Trump’s plan to restart coal power and completely ignore COP21 is basically what has me losing sleep over this election. I’m not American, but climate change very much makes US elections my fucking business.

2 Likes

1 - If you think that air conditioning is a “sin”, I see why you may have difficulty talking to people who might not totally agree with you on AGW.

2 - If you have chosen to live without air conditioning, good on you, and I mean that without snark. I would take seriously the arguments of any climate change activists who have given up A/C in their homes and offices. Let’s start with those who live in Washington DC.

That feeling is so painfully familiar to me.

You completely missed my point. Air conditioning in a building is not a sin. Sitting alone in an idling car, just to run the air conditioner, that’s a sin. The emissions from the car serve to increase global warming for everyone, for the sake of some comfort for a single person.

1 Like

AC in a building is powered by electricity transmitted through inefficient power lines that lose much of the energy which is mostly produced by burning fossil fuels.
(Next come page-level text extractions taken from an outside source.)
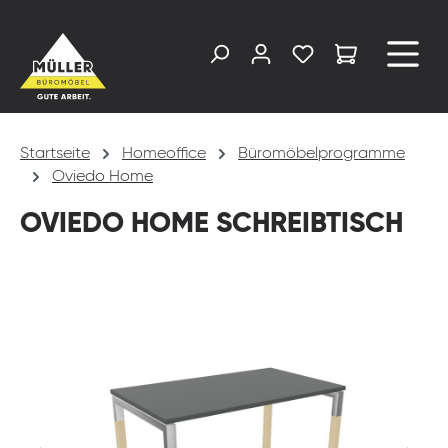
alt springen
Startseite
Homeoffice
Büromöbelprogramme
Oviedo Home
OVIEDO HOME SCHREIBTISCH
Bildergalerie überspringen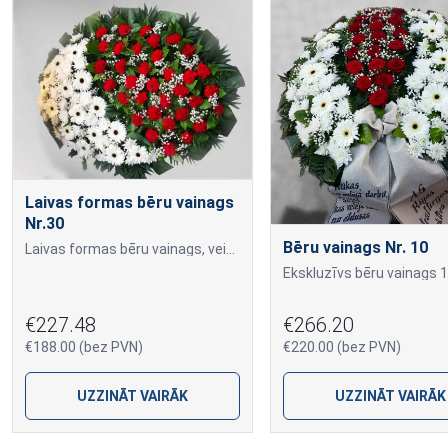
Laivas formas bēru vainags
Nr.30
Bēru vainags Nr. 10
Laivas formas bēru vainags, veidots no baltajām gerberām un sarkaniem neļķu ziediem.
€227.48
€266.20
€188.00 (bez PVN)
€220.00 (bez PVN)
UZZINĀT VAIRĀK
UZZINĀT VAIRĀK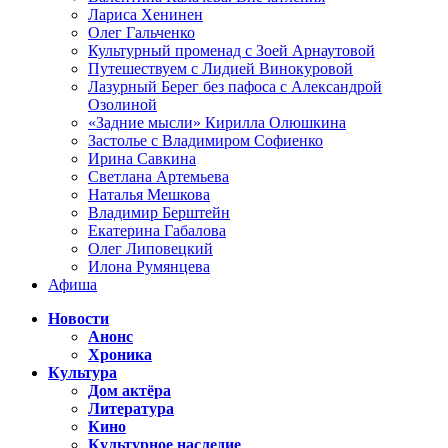
Лариса Хенинен
Олег Гальченко
Культурный променад с Зоей Арнаутовой
Путешествуем с Лидией Винокуровой
Лазурный Берег без пафоса с Александрой
Озолиной
«Задние мысли» Кирилла Олюшкина
Застолье с Владимиром Софиенко
Ирина Савкина
Светлана Артемьева
Наталья Мешкова
Владимир Берштейн
Екатерина Габалова
Олег Липовецкий
Илона Румянцева
Афиша
Новости
Анонс
Хроника
Культура
Дом актёра
Литература
Кино
Культурное наследие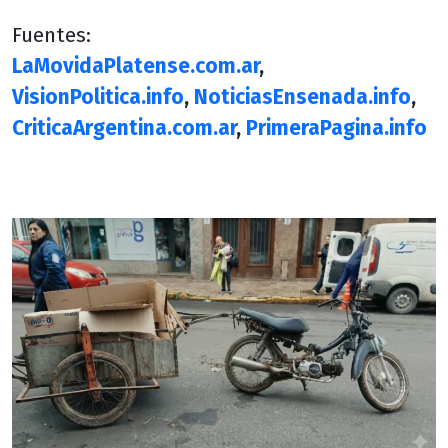
Fuentes:
LaMovidaPlatense.com.ar
,
VisionPolitica.info
,
NoticiasEnsenada.info
,
CriticaArgentina.com.ar
,
PrimeraPagina.info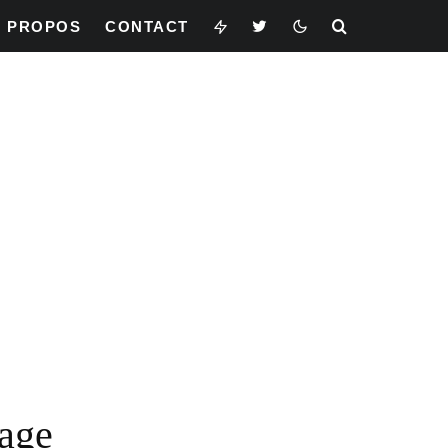
À PROPOS
CONTACT
nage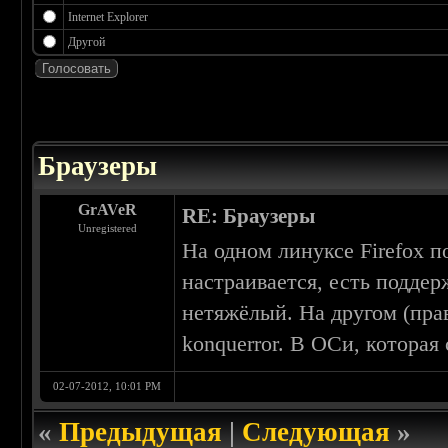
Internet Explorer
Другой
 5
Браузеры
GrAVeR
RE: Браузеры
Unregistered
На одном линуксе Firefox п
настраивается, есть поддер
нетяжёлый. На другом (прав
konquerror. В ОСи, которая
02-07-2012, 10:01 PM
«
Предыдущая
|
Следующая
»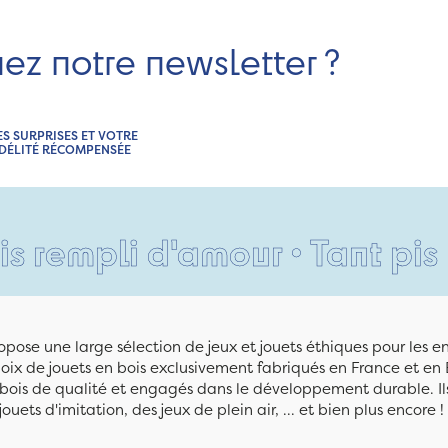
nez notre newsletter ?
ES SURPRISES ET VOTRE
IDÉLITÉ RÉCOMPENSÉE
li d'amour • Tant pis pour v
pose une large sélection de jeux et jouets éthiques pour les 
ix de jouets en bois exclusivement fabriqués en France et en 
n bois de qualité et engagés dans le développement durable. Ils
jouets d'imitation, des jeux de plein air, ... et bien plus encore !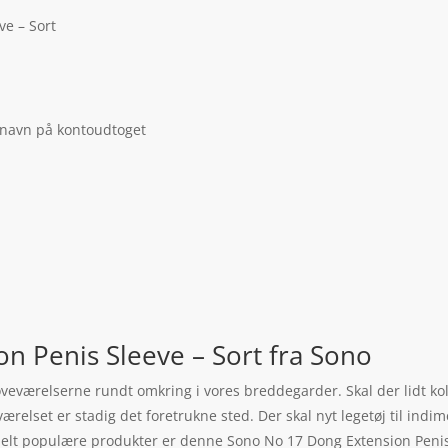
ve – Sort
 navn på kontoudtoget
n Penis Sleeve – Sort fra Sono
 soveværelserne rundt omkring i vores breddegarder. Skal der lidt ko
elset er stadig det foretrukne sted. Der skal nyt legetøj til indim
 helt populære produkter er denne Sono No 17 Dong Extension Penis 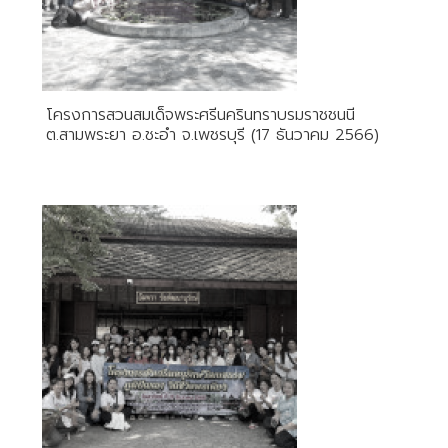
โครงการสวนสมเด็จพระศรีนครินทราบรมราชชนนี
ต.สามพระยา อ.ชะอำ จ.เพชรบุรี (17 ธันวาคม 2566)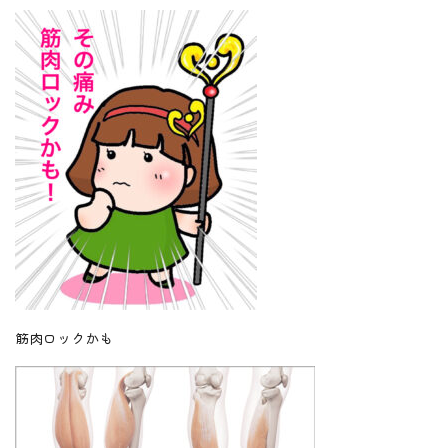
筋肉ロックかも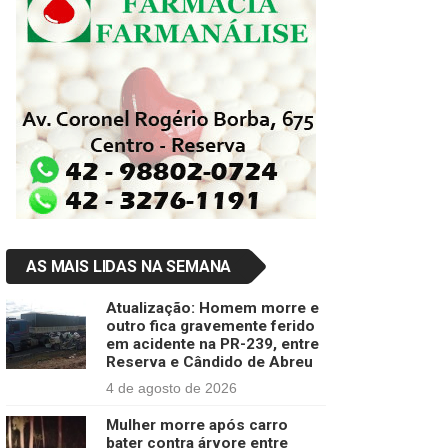
AS MAIS LIDAS NA SEMANA
Atualização: Homem morre e
outro fica gravemente ferido
em acidente na PR-239, entre
Reserva e Cândido de Abreu
4 de agosto de 2026
Mulher morre após carro
bater contra árvore entre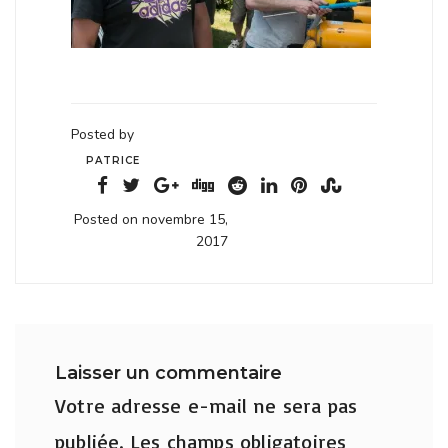
Posted by
PATRICE
Posted on novembre 15,
2017
Laisser un commentaire
Votre adresse e-mail ne sera pas
publiée.
Les champs obligatoires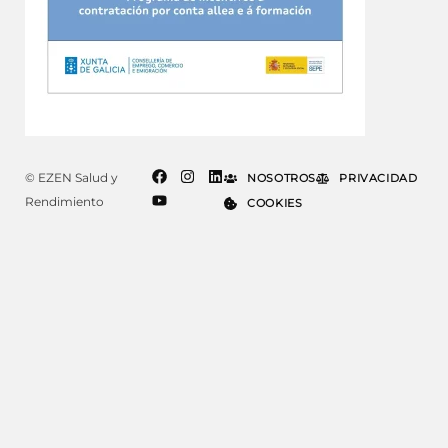
© EZEN Salud y
NOSOTROS
PRIVACIDAD
Rendimiento
COOKIES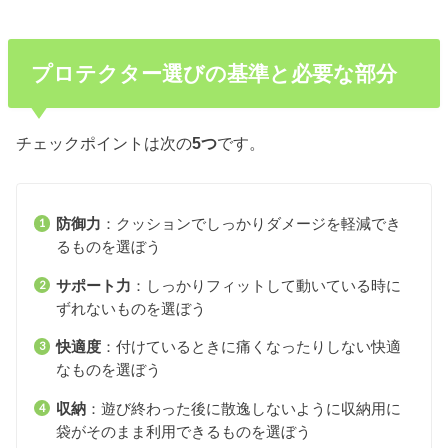
プロテクター選びの基準と必要な部分
チェックポイントは次の
5つ
です。
防御力
：クッションでしっかりダメージを軽減でき
るものを選ぼう
サポート力
：しっかりフィットして動いている時に
ずれないものを選ぼう
快適度
：付けているときに痛くなったりしない快適
なものを選ぼう
収納
：遊び終わった後に散逸しないように収納用に
袋がそのまま利用できるものを選ぼう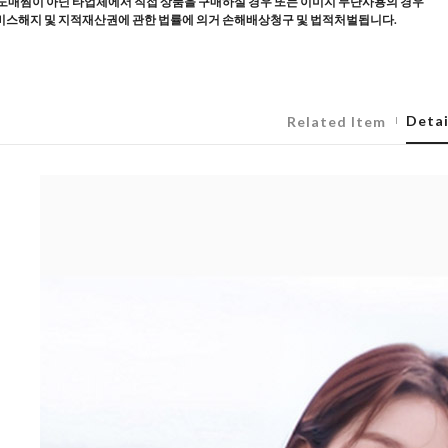
도매찜이 아닌 타업체에서 직접 상품을 구매하실 경우 또는 이미지 무단사용의 경우
스해지 및 지적재산권에 관한 법률에 의거 손해배상청구 및 법적처벌됩니다.
Detai
Related Item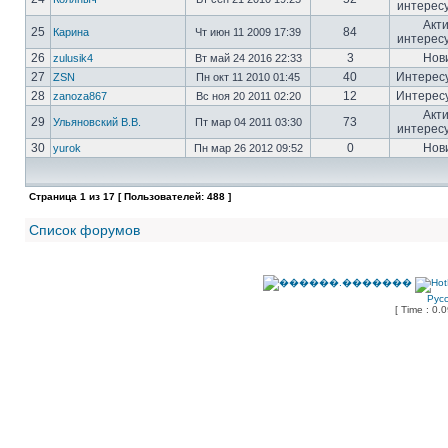
интерес
Акт
25
84
Карина
Чт июн 11 2009 17:39
интерес
26
3
Нов
zulusik4
Вт май 24 2016 22:33
27
40
Интерес
ZSN
Пн окт 11 2010 01:45
28
12
Интерес
zanoza867
Вс ноя 20 2011 02:20
Акт
29
73
Ульяновский В.В.
Пт мар 04 2011 03:30
интерес
30
0
Нов
yurok
Пн мар 26 2012 09:52
Страница
1
из
17
[ Пользователей: 488 ]
Список форумов
Рус
[ Time : 0.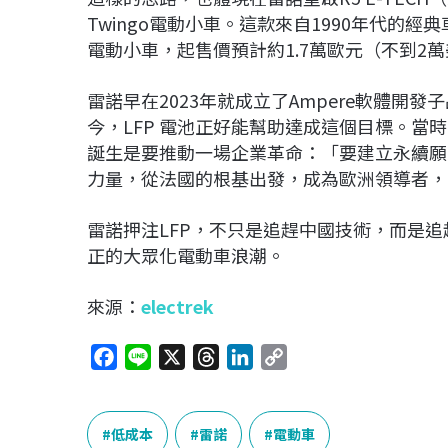
Twingo電動小車。這款來自1990年代的
電動小車，起售價預計約1.7萬歐元（不到2
雷諾早在2023年就成立了Ampere軟體開
今，LFP 電池正好能幫助達成這個目標。當時，雷
誕生是要推動一場企業革命：「要建立永續願
力量，從法國的根基出發，成為歐洲領導者，
雷諾押注LFP，不只是追趕中國技術，而是
正的大眾化電動車浪潮。
來源：
electrek
F
L
X
T
L
C
a
i
h
i
o
c
n
r
n
p
e
e
e
k
y
低成本
雷諾
電動車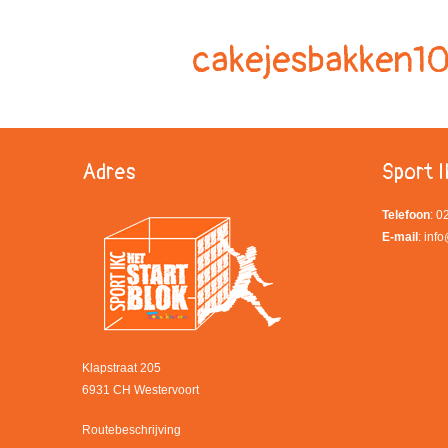
cakejesbakken1
Adres
Sport I
Telefoon
: 
E-mail
:
info
Klapstraat 205
6931 CH Westervoort
Routebeschrijving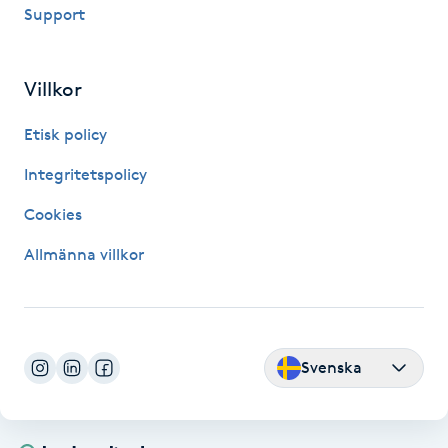
Hot Stone Massage
Support
Hot yoga
Villkor
Hudföryngring
Etisk policy
Integritetspolicy
Huduppstramning
Cookies
Hudvård
Allmänna villkor
Hyaluronsyra
Hyperhidros
Svenska
Hypnos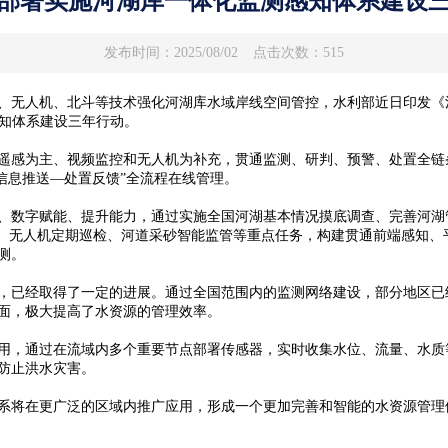
部署实施河湖库一体化监测感知体系建设
发布时间：2025/08/02
点击次数：515
机、北斗等技术强化河湖库水域岸线空间管控，水利部近日印发《河湖库一
感知体系建设三年行动。
遥感为主、视频监控和无人机为补充，贯通监测、研判、预警、处置全链条
信息推送—处置反馈”全流程在线管理。
数字赋能、提升能力，通过实施全国河湖基本情况摸底调查、完善河湖
捉、无人机定期巡检、河道采砂智能监管等重点任务，构建贯通前端感知、
测。
已经取得了一定的进展。通过全国范围内的监测网络建设，部分地区已
面，极大提高了水资源的管理效率。
，通过在流域内多个重要节点部署传感器，实时收集水位、流量、水质
防止洪水灾害。
将在更广泛的区域内推广应用，形成一个更加完善和智能的水资源管理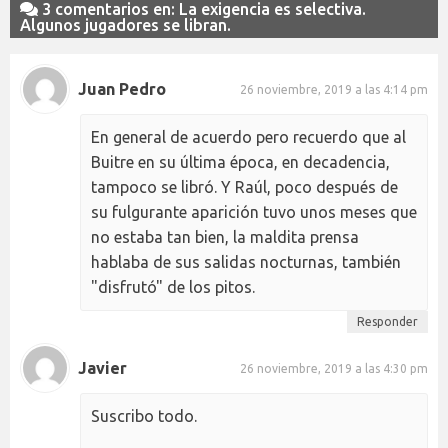
3 comentarios en: La exigencia es selectiva.
Algunos jugadores se libran.
Juan Pedro
26 noviembre, 2019 a las 4:14 pm
En general de acuerdo pero recuerdo que al
Buitre en su última época, en decadencia,
tampoco se libró. Y Raúl, poco después de
su fulgurante aparición tuvo unos meses que
no estaba tan bien, la maldita prensa
hablaba de sus salidas nocturnas, también
"disfrutó" de los pitos.
Responder
Javier
26 noviembre, 2019 a las 4:30 pm
Suscribo todo.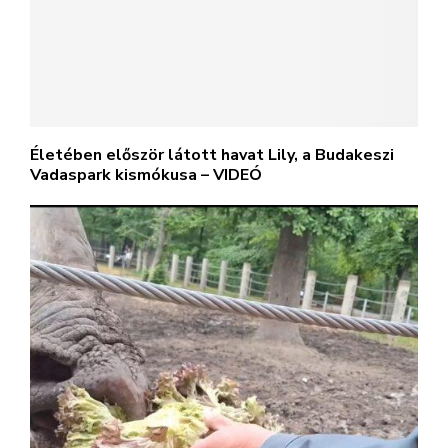
Életében először látott havat Lily, a Budakeszi
Vadaspark kismókusa – VIDEÓ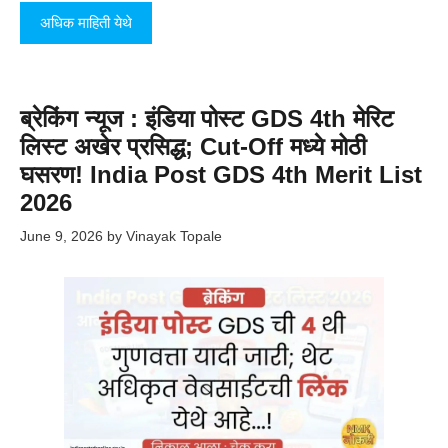
अधिक माहिती येथे
ब्रेकिंग न्यूज : इंडिया पोस्ट GDS 4th मेरिट
लिस्ट अखेर प्रसिद्ध; Cut-Off मध्ये मोठी
घसरण! India Post GDS 4th Merit List
2026
June 9, 2026
by
Vinayak Topale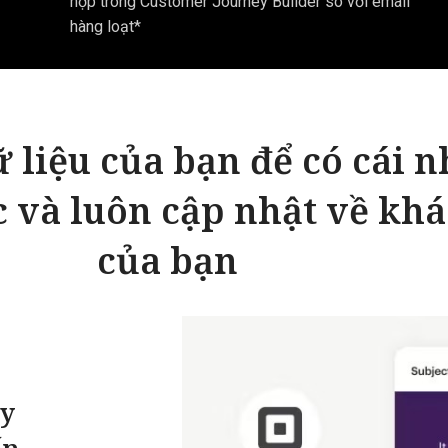
hợp trong Customer Journey Builder so với email
hàng loạt*
 liệu của bạn để có cái n
ức và luôn cập nhật về kh
của bạn
ẩy
ến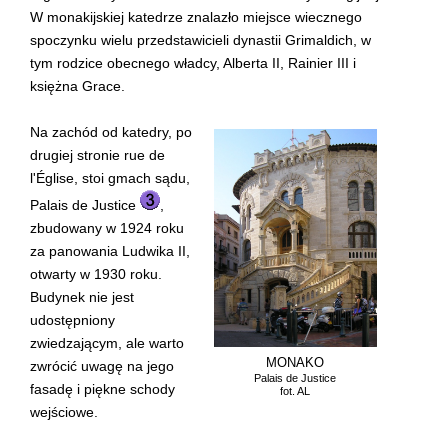
W monakijskiej katedrze znalazło miejsce wiecznego
spoczynku wielu przedstawicieli dynastii Grimaldich, w
tym rodzice obecnego władcy, Alberta II, Rainier III i
księżna Grace.
Na zachód od katedry, po
drugiej stronie rue de
l'Église, stoi gmach sądu,
Palais de Justice
,
zbudowany w 1924 roku
za panowania Ludwika II,
otwarty w 1930 roku.
Budynek nie jest
udostępniony
zwiedzającym, ale warto
MONAKO
zwrócić uwagę na jego
Palais de Justice
fasadę i piękne schody
fot. AL
wejściowe.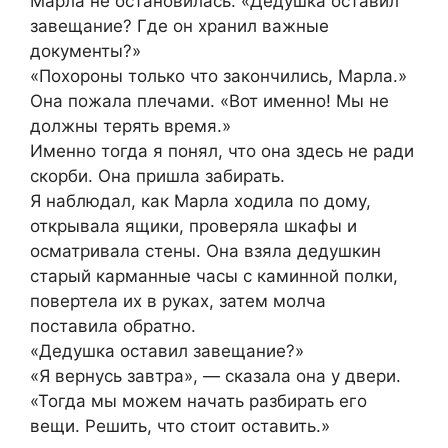
Марла не остановилась. «Дедушка оставил
завещание? Где он хранил важные
документы?»
«Похороны только что закончились, Марла.»
Она пожала плечами. «Вот именно! Мы не
должны терять время.»
Именно тогда я понял, что она здесь не ради
скорби. Она пришла забирать.
Я наблюдал, как Марла ходила по дому,
открывала ящики, проверяла шкафы и
осматривала стены. Она взяла дедушкин
старый карманные часы с каминной полки,
повертела их в руках, затем молча
поставила обратно.
«Дедушка оставил завещание?»
«Я вернусь завтра», — сказала она у двери.
«Тогда мы можем начать разбирать его
вещи. Решить, что стоит оставить.»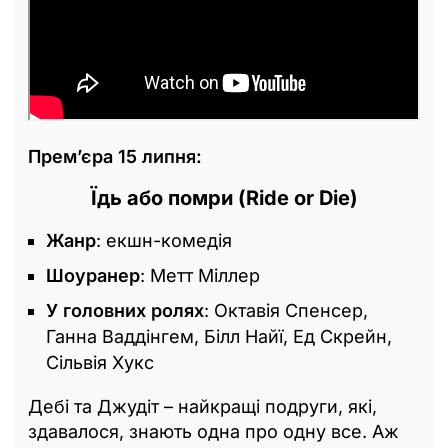
Прем’єра 15 липня:
Їдь або помри (Ride or Die)
Жанр
: екшн-комедія
Шоуранер
: Метт Міллер
У головних ролях
: Октавія Спенсер,
Ганна Ваддінгем, Білл Найї, Ед Скрейн,
Сільвія Хукс
Дебі та Джудіт – найкращі подруги, які,
здавалося, знають одна про одну все. Аж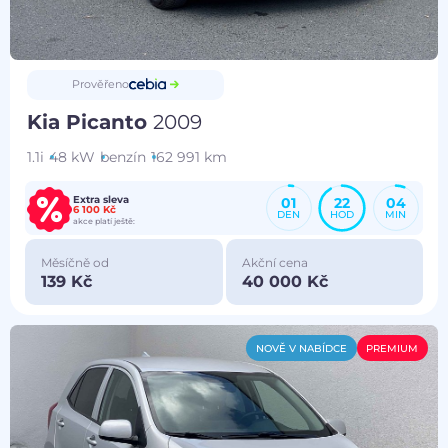
Prověřeno
Kia Picanto
2009
1.1i
48 kW
benzín
162 991 km
Extra sleva
01
22
04
6 100 Kč
DEN
HOD
MIN
akce platí ještě:
Měsíčně od
Akční cena
139 Kč
40 000 Kč
NOVĚ V NABÍDCE
PREMIUM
It’s at least as bad and probably worse if only because the volume to cool per occupant is much larger.

I just lie back and spread my legs while thinking of the Empire!
Pretty soon afterwards, I am having pleasant dreams about rearranging deck chairs…

Hooray, an expert on what people think about when they try not to think about global warming is here. Exhibit A: specious tu quoque complaints about politicians, to make it seem like this is only an issue of individual actions and not a serious systemic problem.

On that note, I am reminded of this editorial by McKibben comparing climate change to the second world war. In particular it describes much of the response, hoping that some basic political steps will be enough that nothing touches the free market, as very much a “peace in our time” phase. I think that’s spot on.

1 Like

I agree that there is much to talk about here, that’s not being talked about. If I was to try to get really specific, I’d draw a distinction between a technology, and an engineering choice. Creating buildings that are uninhabitable without the constant use of air conditioning, is an engineering choice. Simply having the knowledge and ability to create air conditioning is a technology. There are those who would call nuclear technology a sin{ there is no way to use it, or even know about it, without getting the moral icky. I think such people are chuckleheads.

It would be really cool and interesting to further develop the technology of buildings that need no energy inputs to be inhabitable. Better still to have buildings that create a surplus of energy! But the market incentives for such buidings arent’ going to come for a while yet, when the environment is even more fucked up than it is now. Without market incentives, you’'re left with some kind of socialist mechanism to do the heavy lifting, and USians are typically squeemish about things that don’t create shareholder value in the short term.

Honestly, I find it easier to think about terraforming mars, than trying to unravel all the levels of up-fuck that keep us trapped in this climate nightmare. And terraforming mars is a really horrible idea. Maybe if instead, we could think about creating cities in the hottest, least habitable parts of the globe, cities that don’t require Las Vegas levels of energy subsidy.

Have you ever noticed how hard it is to measure one’s own electricity use? I own exactly one kill-a-watt, and I use it on my air conditioner to see how much more electricity I should be paying for. But if I want to move it to my refrigerator or my hot water heater (as if!) then I give up monitoring my AC. A truly sane electrical grid would have the smarts in each appliance, to report back to the billing agency (or the user) how much juice it was consuming, and when. If the grid were better than sane, if it were actually clever, there would be the capability of gracefully shedding loads to avoid brownouts.

Unfortunately, none of these choices can really be implemented by the individual consumer, it’s got to happen across the entire user base. And market economics are poorly suited for such choices. So we’ll all bake collectively while a few of us stay overdressed and comfy in over-air conditioned buildings while the other building users freeze.